Millennium development goal No. 6 is to combat HIV-AIDS, malaria and other diseases. Target 1 under goal 6 is to ‘have halted by 2015 and begun to reverse the spread of HIV-AIDS’. Unfortunately, where terminations are legal, it is often difficult to use Australian aid to assist countries to meet this target because sexual health services are often delivered together with advice about the full range of family planning options. Furthermore, treating complications from unsafe terminations diverts limited resources from other critical healthcare priorities, including combating diseases such as malaria and HIV-AIDS. Now Australian aid can be used to prevent this.

Millennium development goal No. 8 is to develop a global partnership for development. This goal recognises the need for developed and developing nations to work together in ways that respect the differing needs and cultures of developing nations. The guidelines have prevented us from assisting partner countries in delivering sexual and reproductive health services that include the full range of family planning options, even when such services were legal in the country concerned, locally endorsed as culturally appropriate and internationally recognised as an effective use of health resources. Australia will now be able to offer such assistance to partner countries.

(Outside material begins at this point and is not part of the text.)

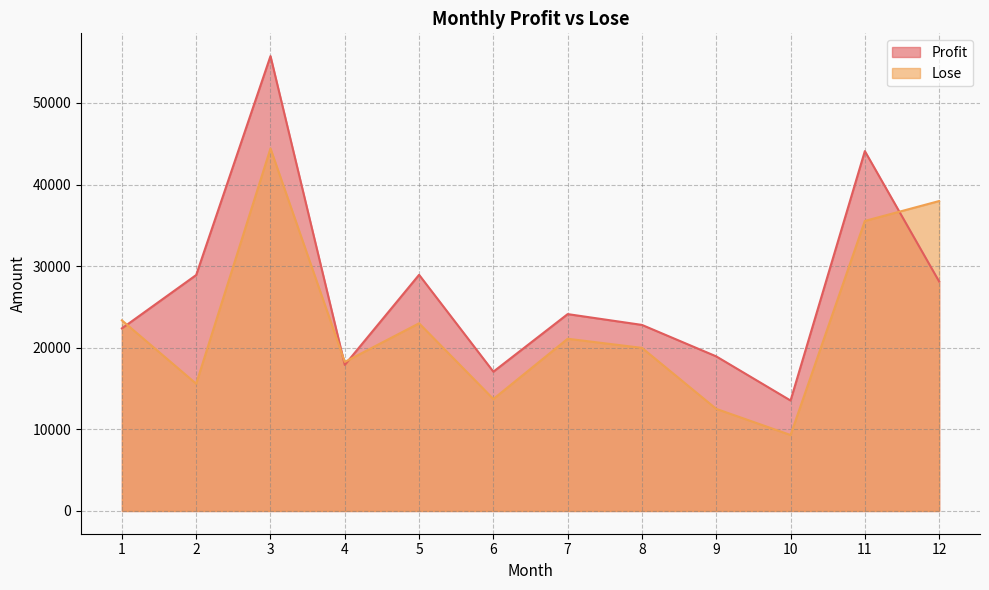

What is the value of the Profit point at the 11th from the left?

44095.8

Australia will now be able to assist in avoiding terminations through good family planning services, because that is the best way to go. However, as I outlined before, the AusAID guidelines have deterred NGOs from being active in delivering services that prevent terminations, and a lack of access to this kind of advice results in more unsafe terminations and maternal deaths. The Millennium Development Goals are accepted benchmarks by which progress in developing countries is measured. Amending these guidelines continues our commitment to these goals and will facilitate efforts to achieve them.

International Women’s Day celebrates women’s achievements and identifies the remaining barriers to full equality for women. Australia’s family planning guidelines were one such barrier. Their amendment will enhance Australia’s capacity to help make women everywhere safe and equal.